Arrange the lines in the records below as a numbered list, skipping any blank lines and leaving out the pictures.

Data listing
# # # # # # #
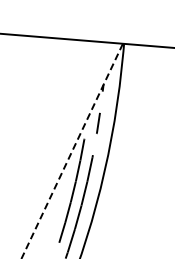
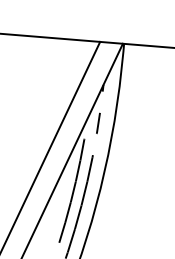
line at (51, 145): none -> present
line at (72, 151): dashed -> solid
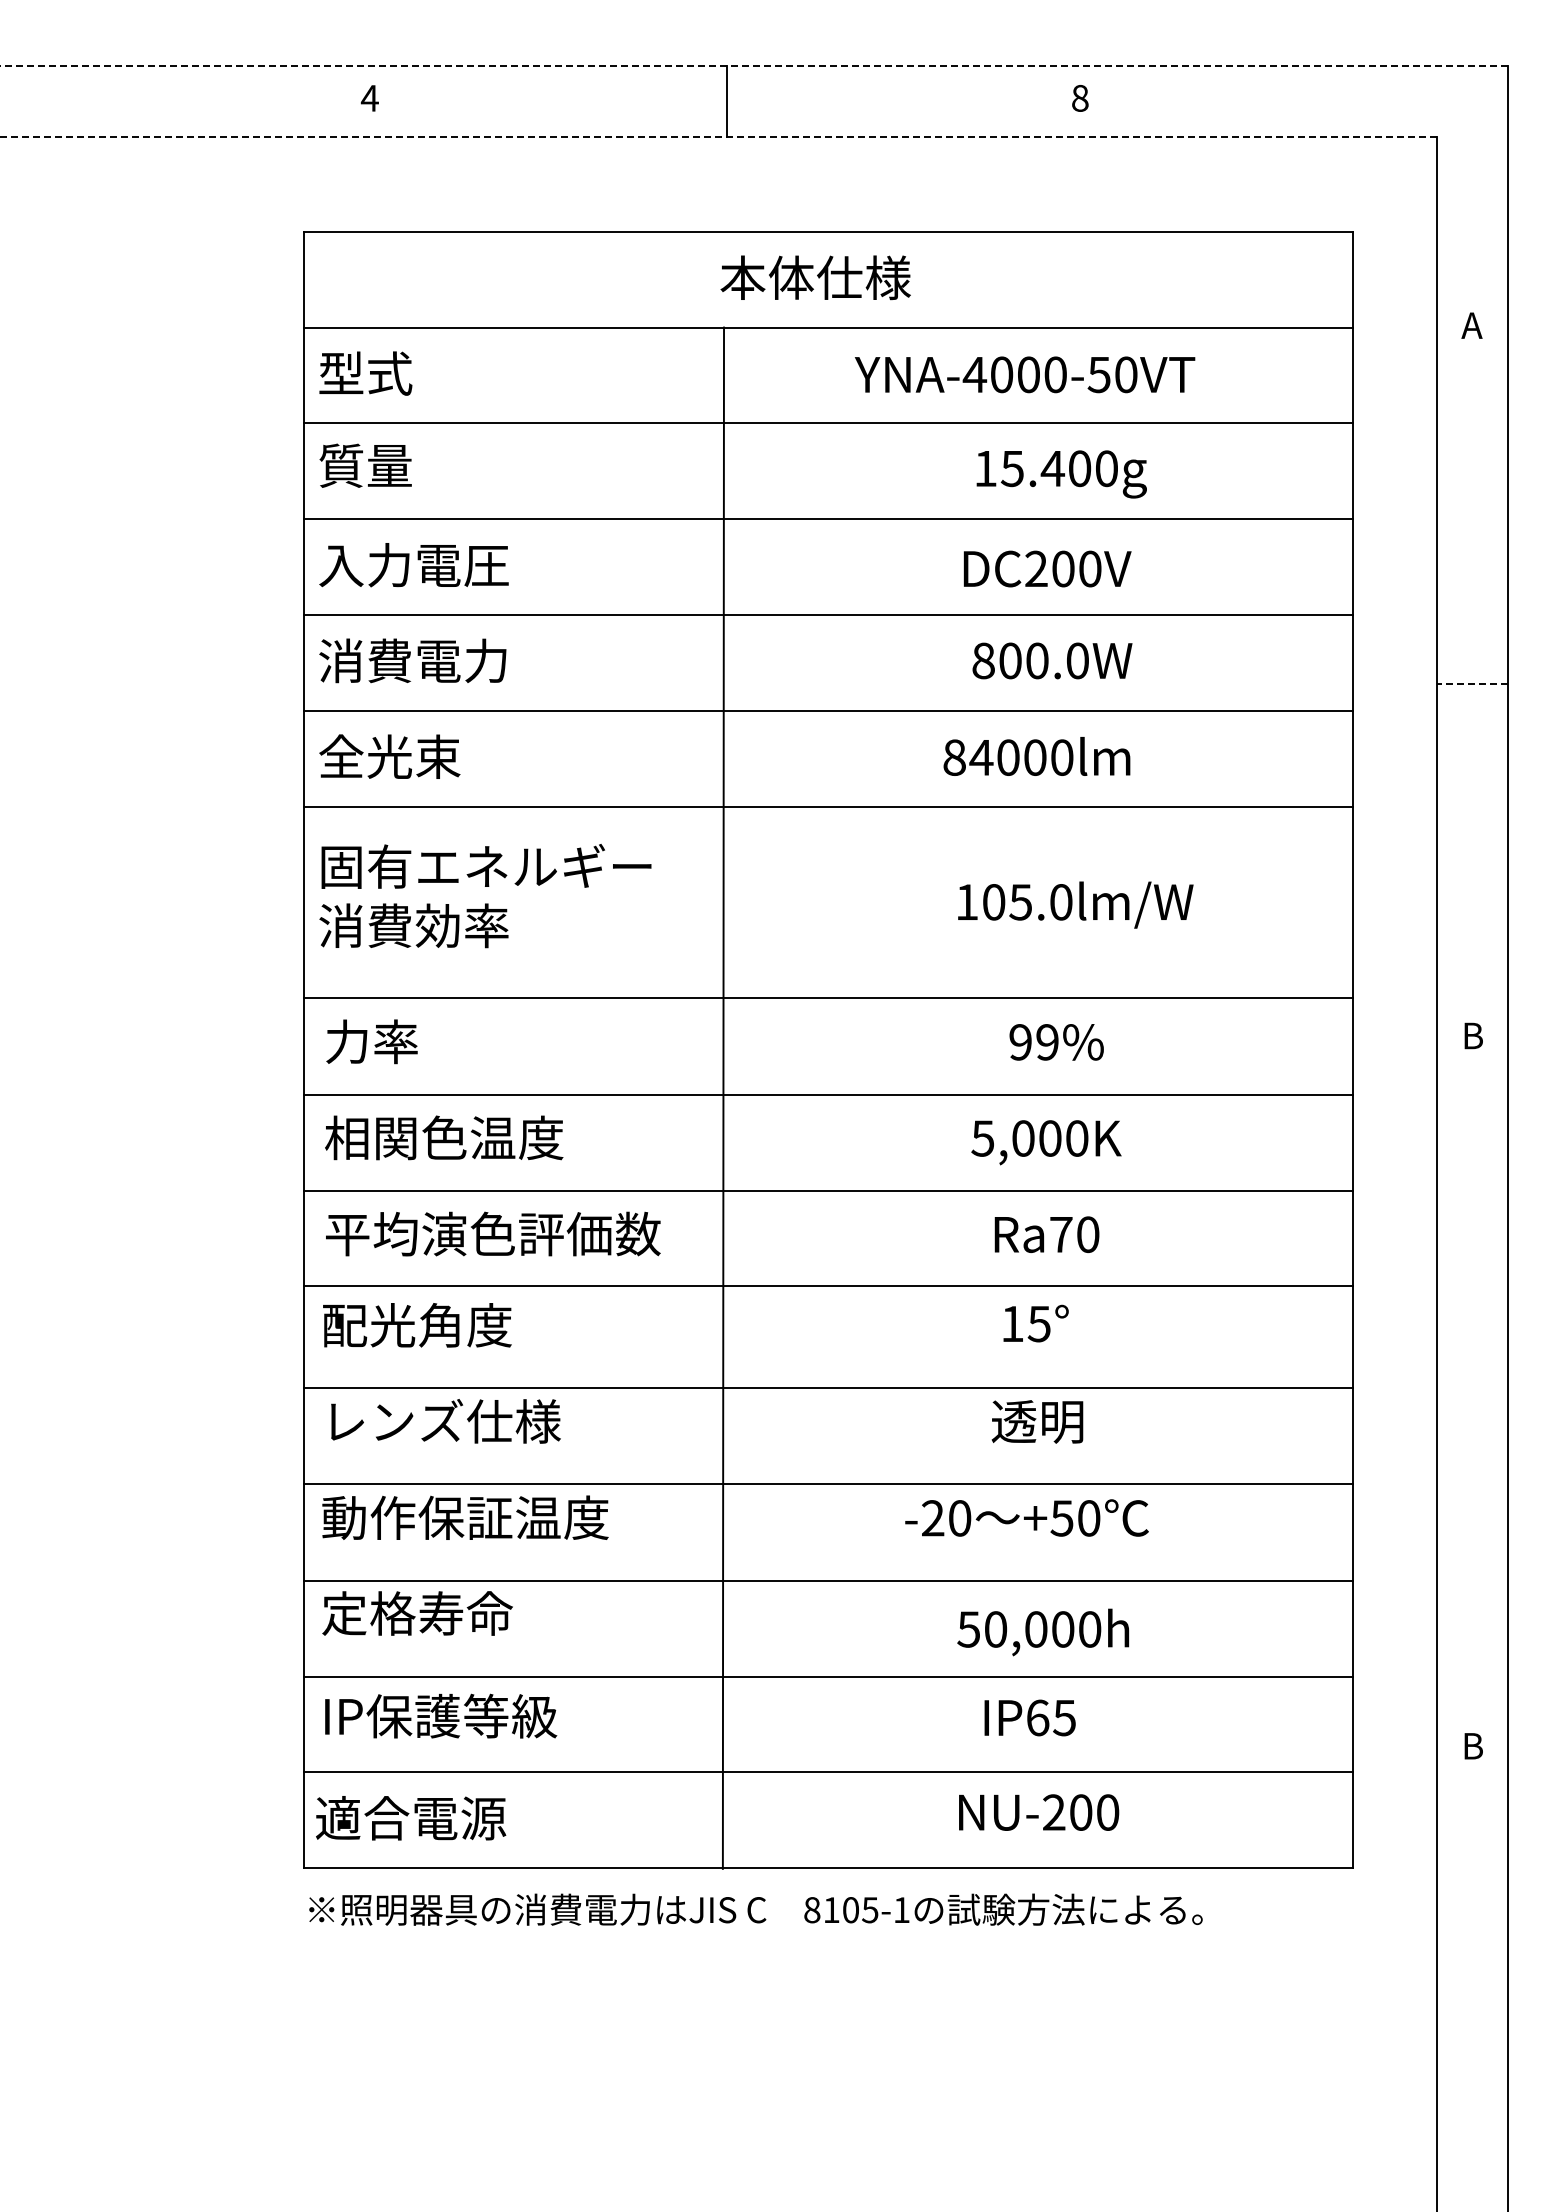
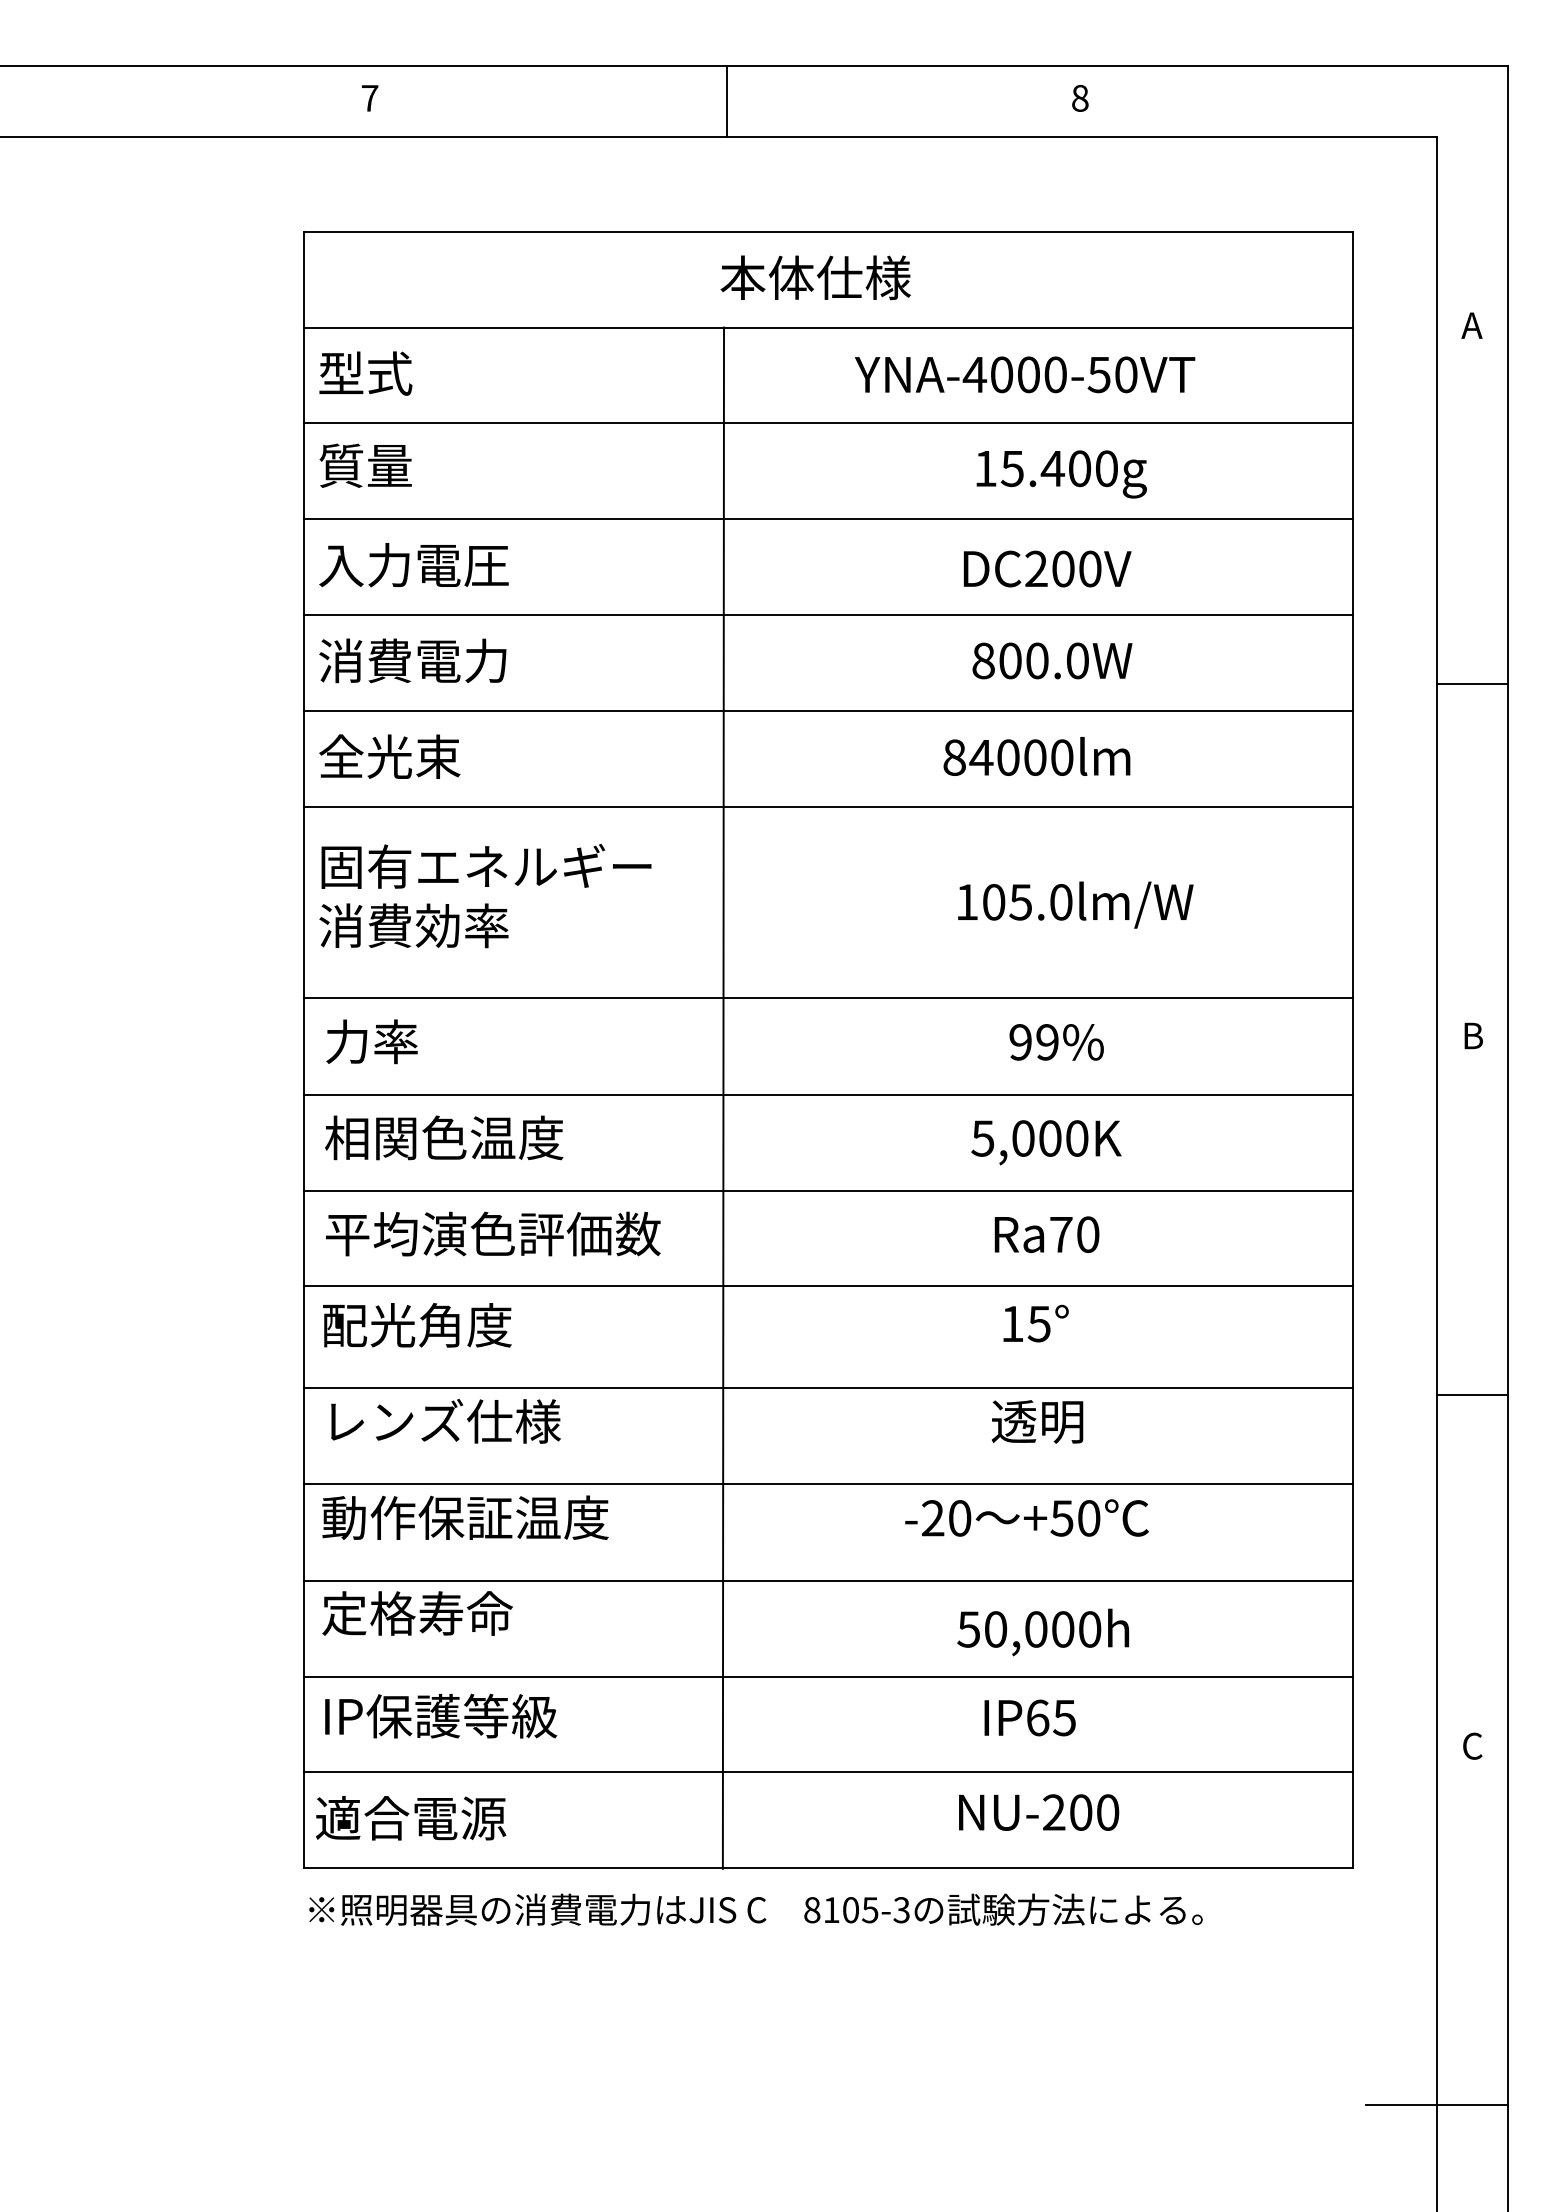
line at (754, 66): dashed -> solid
text at (369, 98): 4 -> 7
line at (718, 137): dashed -> solid
line at (1472, 684): dashed -> solid
line at (1472, 1394): none -> present
text at (1472, 1745): B -> C
text at (901, 1910): 8105-1 -> 8105-3
line at (1437, 2104): none -> present
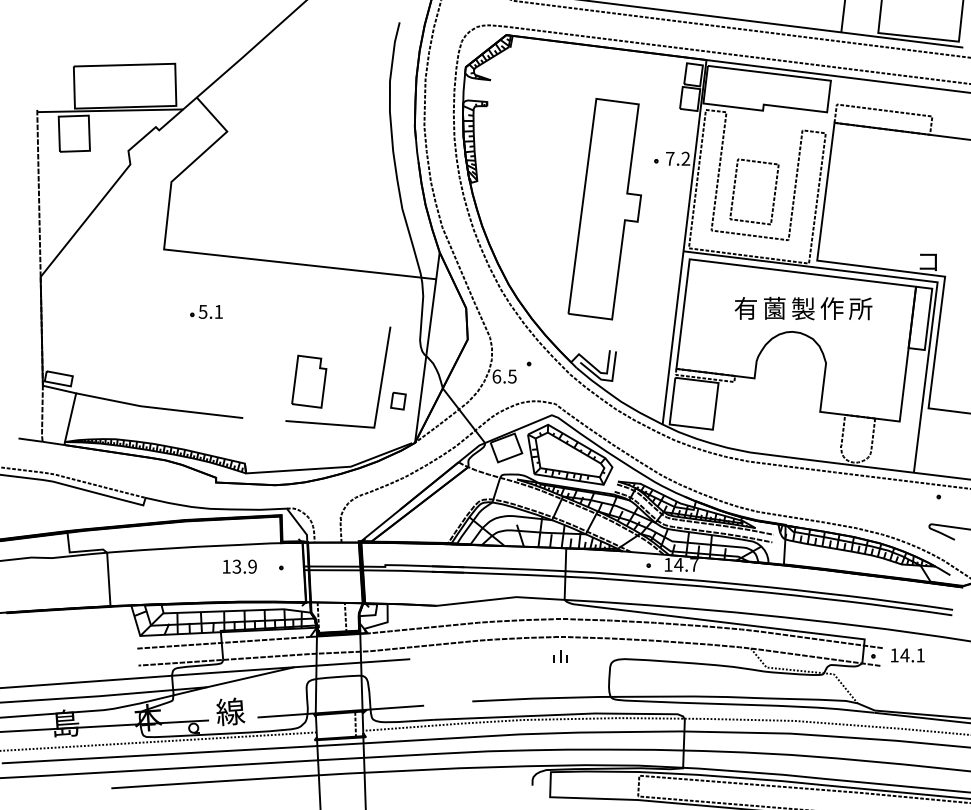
# # # # # # #
### The output
1. line at (51, 145): none -> present
2. line at (72, 151): dashed -> solid
3. line at (754, 66): dashed -> solid
4. text at (369, 98): 4 -> 7
5. line at (718, 137): dashed -> solid
6. line at (1472, 684): dashed -> solid
7. line at (1472, 1394): none -> present
8. text at (1472, 1745): B -> C
9. text at (901, 1910): 8105-1 -> 8105-3
10. line at (1437, 2104): none -> present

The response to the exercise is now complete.